Publicado em: 28/04/2023 às 12:50hs
Esse incremento, no entanto, teve a participação exclusiva dos cortes. Cujo volume embarcado aumentou quase três quartos (+73,5%), subindo de 1,931 milhões de toneladas para mais de 3,350 milhões de toneladas. Ou seja: o volume de frangos inteiros só fez retroceder.
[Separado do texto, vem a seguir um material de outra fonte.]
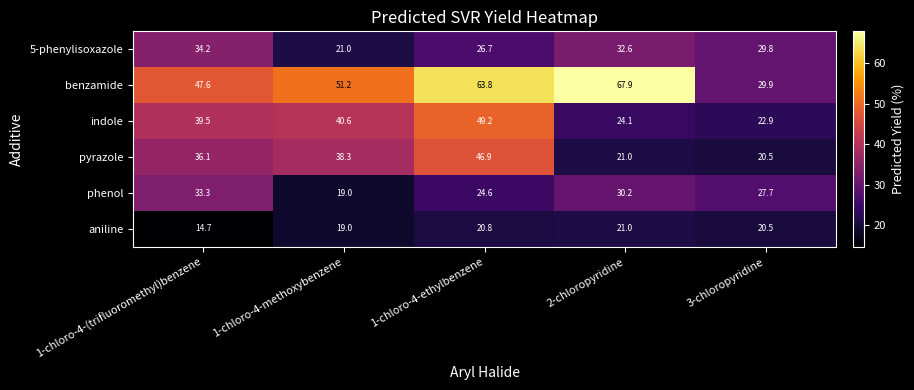

At which label is pyrazole closest to 33?

1-chloro-4-(trifluoromethyl)benzene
Como indica o gráfico abaixo, em 2018 as exportações de frango inteiro corresponderam a cerca de 70% do volume de cortes, mas em 2022 representaram apenas 30%. Porque enquanto o volume de cortes crescia a uma média em torno de 4% ao ano, o de frango inteiro retrocedia à razão de, aproximadamente, 2% ao ano. Ou seja: recuou perto de 25% de 2008 para 2022, passando de 1,336 milhão de toneladas para 1,016 milhão de toneladas.
Aparentemente inevitável, esse recuo deve fazer com que dentro de 10 anos as exportações do frango inteiro fiquem pouco acima do meio milhão de toneladas anuais. Já o volume de cortes, mantida a média registrada nesses quinze anos, pode alcançar e até superar os 4,5 milhões de toneladas. E isto ainda pode ocorrer antes da data prevista.
Porém, mantida a tendência apontada pelo gráfico, o frango inteiro – que em 2018 correspondeu a cerca de 70% do volume de cortes – terá sua participação reduzida a menos de 15%.